In January, the Central Intelligence Agency made millions of pages of documents publicly accessible through the internet.
These documents contained details of UFO investigations, the files of Henry Kissinger, and much more. They were previously unclassified, but they were incredibly hard to access. Interested parties had to visit an understaffed library in suburban Maryland and submit to being videotaped in order to use CREST, the CIA Records Search Tool, to crawl through 25 years of electronic records. It took years of effort by information activists to get them online.
The records were first requested under the Freedom of Information Act in 2011. The CIA rejected that request, claiming — incorrectly — that the records were classified. Then in June 2014, the agency accepted the request but claimed it would take 28 years to get it all onto 1,200 CDs. In 2015, FOIA publisher Muckrock sued again for the release of the records. After some legal prodding, the timeline was reduced to six years and a $108,000 bill.
In February 2016, Michael Best, a writer and former software engineer based in D.C., started a Kickstarter campaign to manually extract the data by printing it out and re-scanning it. He raised about $15,000, more than his $10,000 goal, and got to work with a MacBook Air and Fujitsu scanner. But in late October, the CIA suddenly reversed course and put all the records into its Electronic Reading room with the note that the “CIA recognized that such visits were inconvenient and presented an obstacle to many researchers.” The whole saga, and the CIA’s contradictory statements, are explained in this excellent Muckrock blog post.
Now that CREST is online, Best is shifting his focus. The CIA tool has minimal search filters and incomplete optical character recognition, he said, which makes it difficult to get relevant documents by searching keywords.
In order to make the documents easier to search, Best and a team from Data.World, a social media company that connects people interested in open data, are downloading them and adding metadata so that the info can be meticulously indexed. This more searchable version of the database will be hosted by the Internet Archive.

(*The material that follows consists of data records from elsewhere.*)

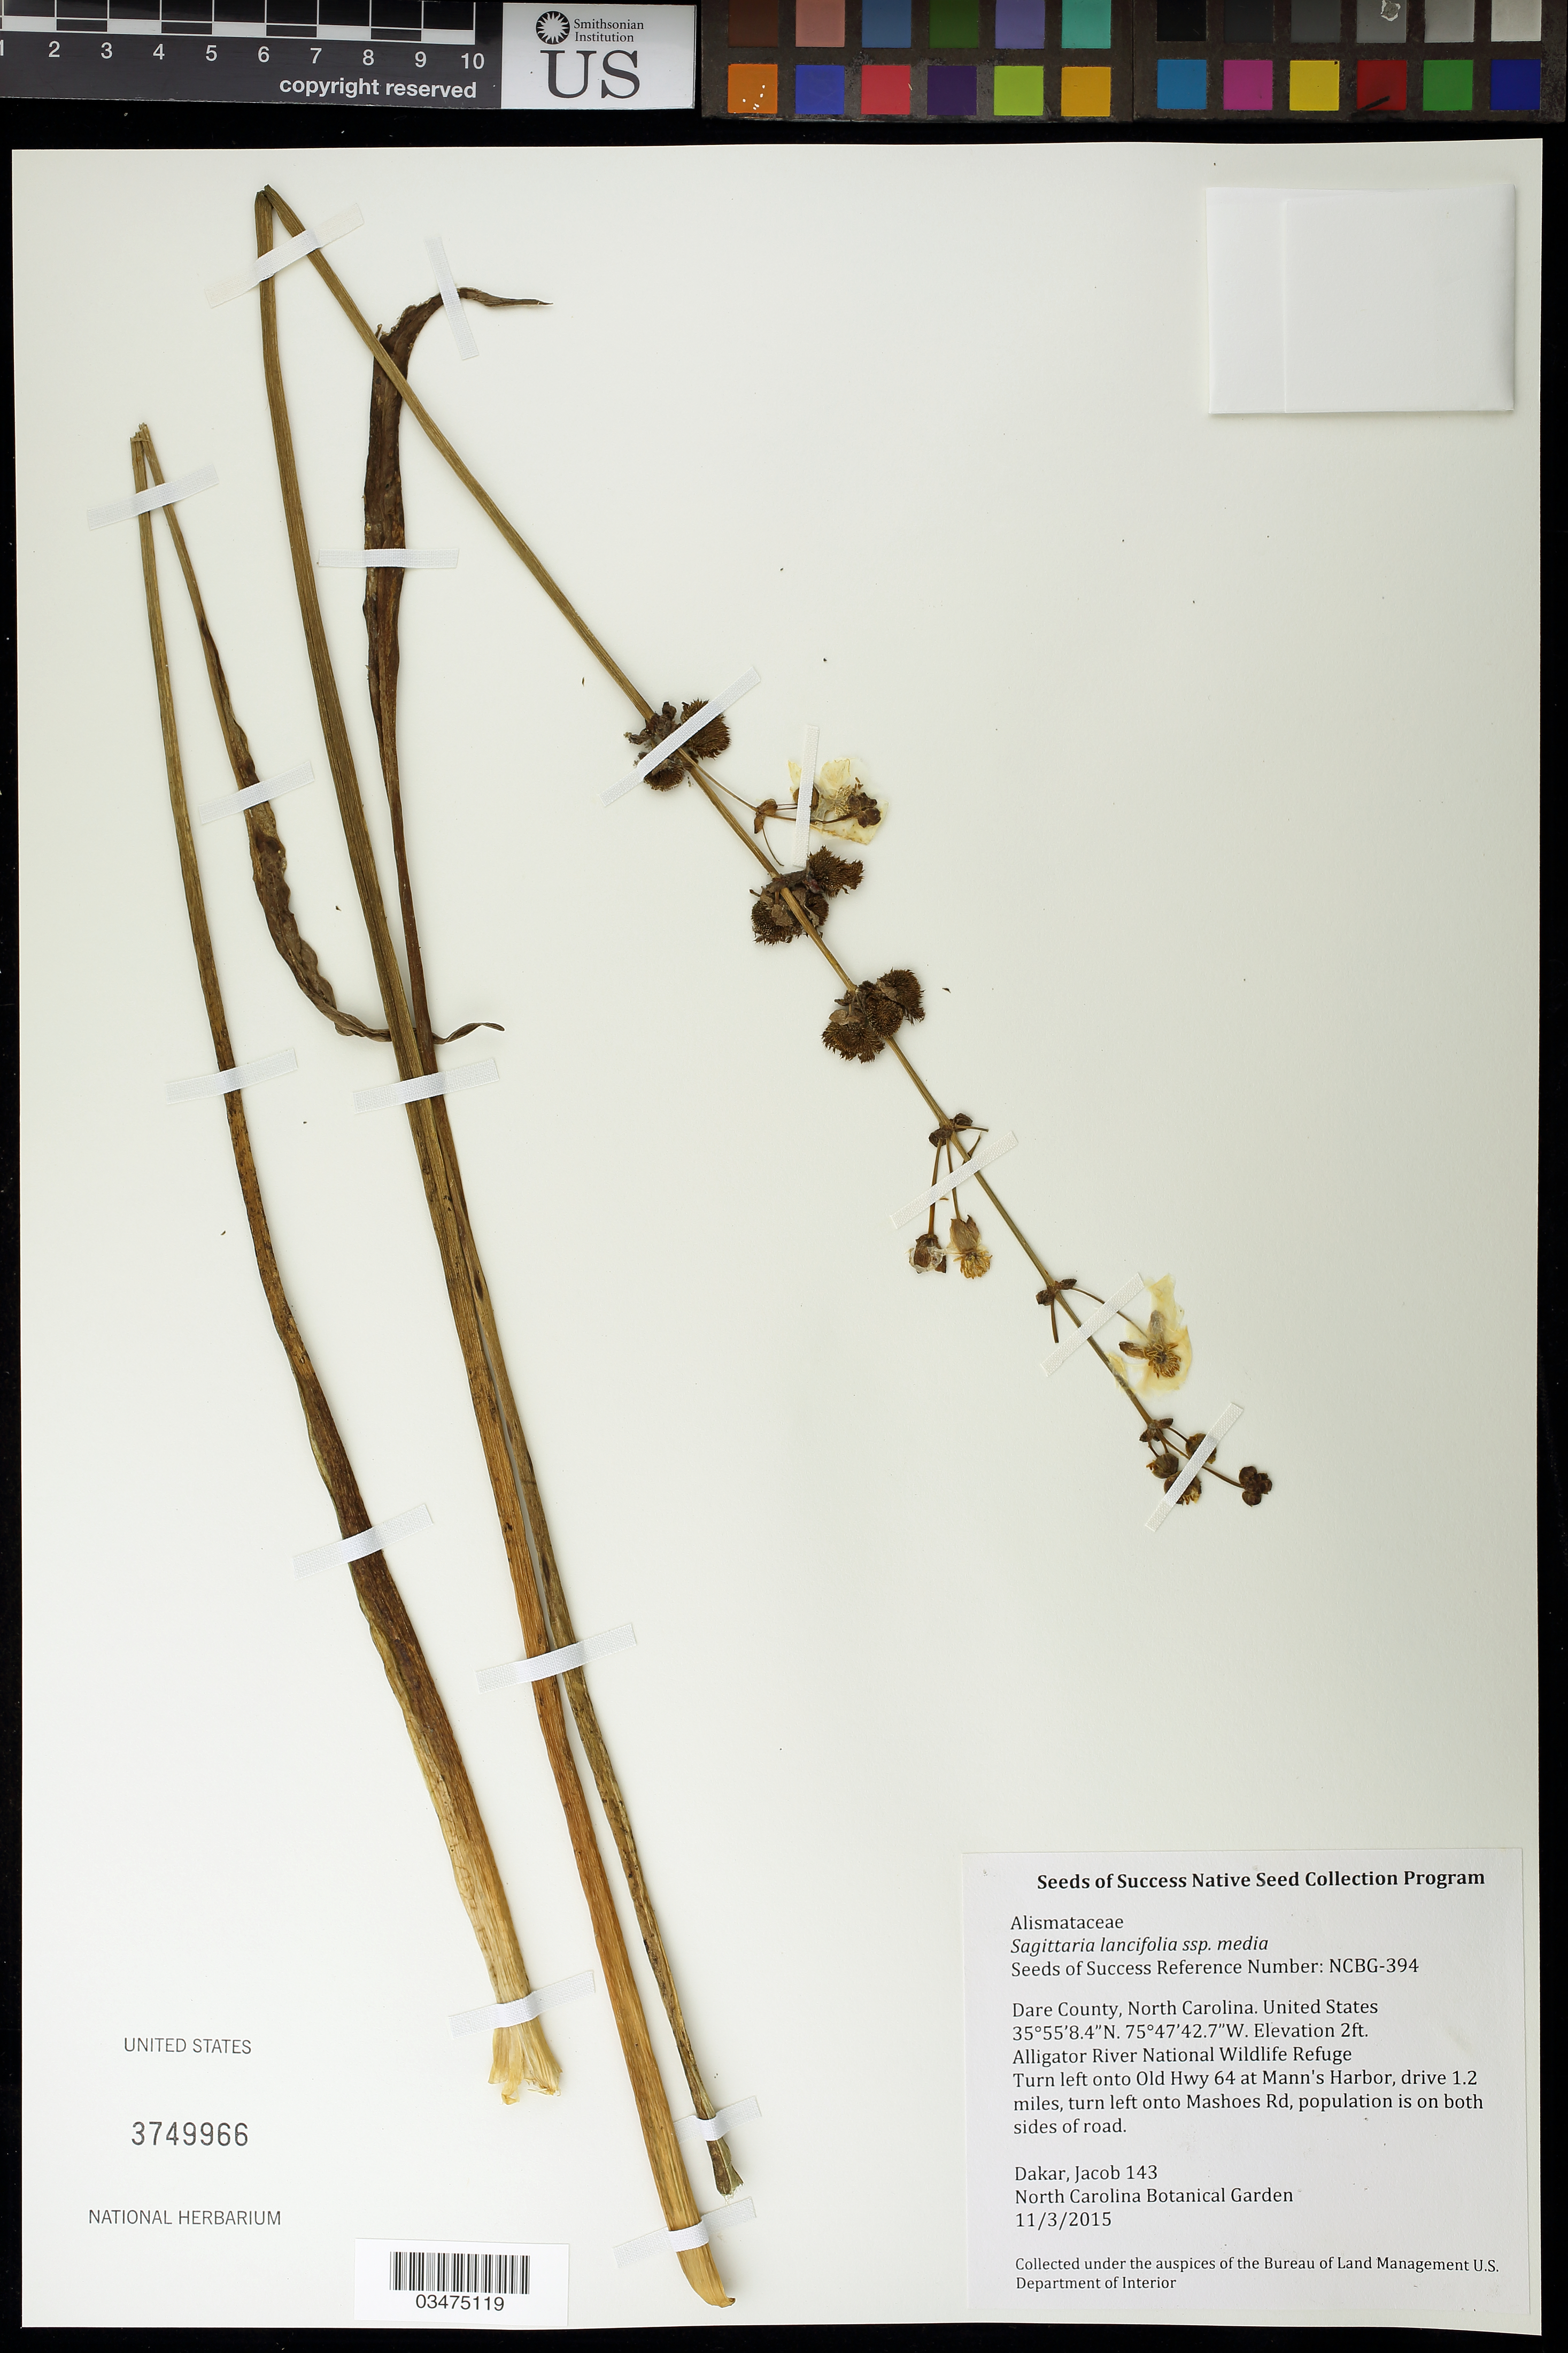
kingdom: Plantae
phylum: Tracheophyta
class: Liliopsida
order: Alismatales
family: Alismataceae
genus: Sagittaria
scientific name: Sagittaria lancifolia subsp. media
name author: (Micheli) Bogin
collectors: J. Dakar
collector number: NCBG-394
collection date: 2015-11-03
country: United States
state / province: North Carolina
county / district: Dare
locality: Alligator River National Wildlife Refuge, both sides of Mashoes Rd.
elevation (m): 1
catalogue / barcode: US 3749966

Best hopes that, because they are copied to the Internet Archive, the documents and their texts will appear on simple Google searches, so that anyone can organically find and get access to the information. The copying also guards against any self-censorship the CIA may attempt to do after the fact.
The release of these documents has already borne some really weird fruit, including a recipe for German disappearing ink, details of Project Stargate, the effort to use psychic powers to fight against the Soviets, and of course, alleged UFO photos.
As of this writing, Best and the team have analysed and indexed 688,000 out of 930,000 documents located on the CIA’s website, with the CREST archive accounting for about 775,000 of those.
The release of these documents has already borne some really weird fruit.
“The public release of the CREST database is obviously a victory for the public, and will hopefully encourage other agencies to do similar things. Unfortunately, it’s not the end of the road,” he said.
Best sees the release of hidden government documents as a way to reveal the truth of national and international affairs. “Letting everyone access the raw documents makes it easier to kill baseless conspiracy theories. People can check the raw documents and see what they actually say,” he said. “What makes it into government reports isn’t always the whole truth, or even the truth at all.”